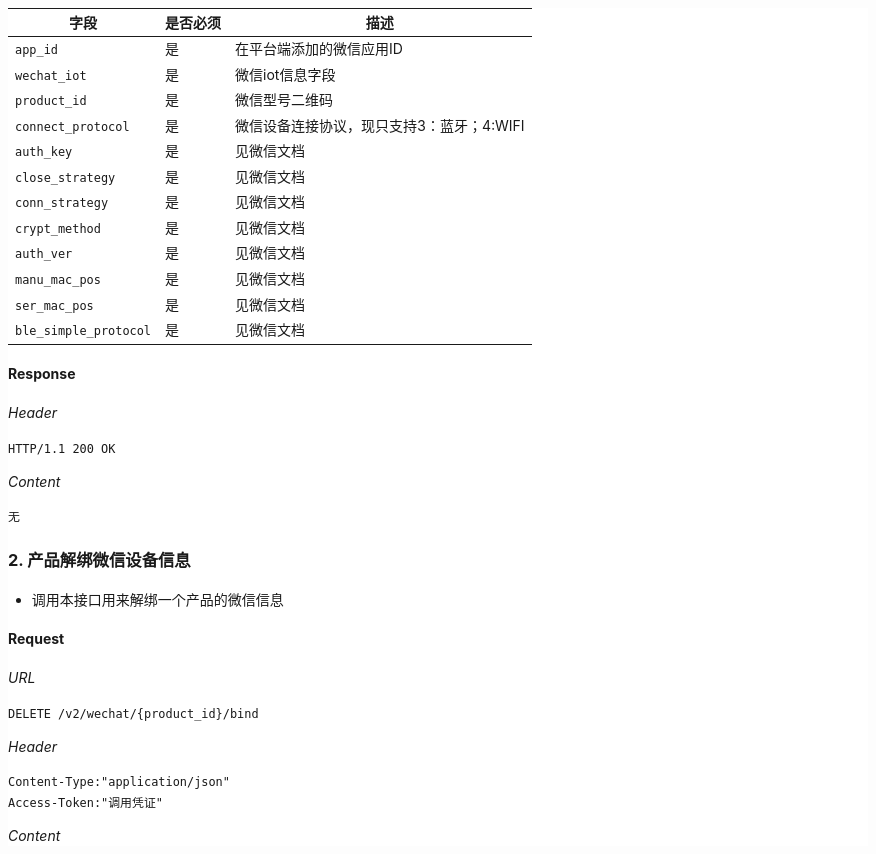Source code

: | 字段 | 是否必须 | 描述 |
| --- | --- | --- |
| `app_id` | 是 | 在平台端添加的微信应用ID 
| `wechat_iot` | 是 | 微信iot信息字段 
| `product_id` | 是 | 微信型号二维码 
| `connect_protocol` | 是 | 微信设备连接协议，现只支持3：蓝牙；4:WIFI
| `auth_key` | 是 | 见微信文档
| `close_strategy` | 是 | 见微信文档
| `conn_strategy` | 是 | 见微信文档
| `crypt_method` | 是 | 见微信文档
| `auth_ver` | 是 | 见微信文档
| `manu_mac_pos` | 是 | 见微信文档
| `ser_mac_pos` | 是 | 见微信文档
| `ble_simple_protocol` | 是 | 见微信文档

#### Response

*Header*

```
HTTP/1.1 200 OK
```

*Content* 

```
无
```

### <a name="delete">2. 产品解绑微信设备信息</a>

* 调用本接口用来解绑一个产品的微信信息

#### Request

*URL*
		
```
DELETE /v2/wechat/{product_id}/bind
```		
	
*Header*

```
Content-Type:"application/json"
Access-Token:"调用凭证"
```

*Content*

________________________________________

YOUR OBJECTIVE:
Scan the records above, count the lines with "Content" in them, and give only the number.

TASK SOLUTION:
3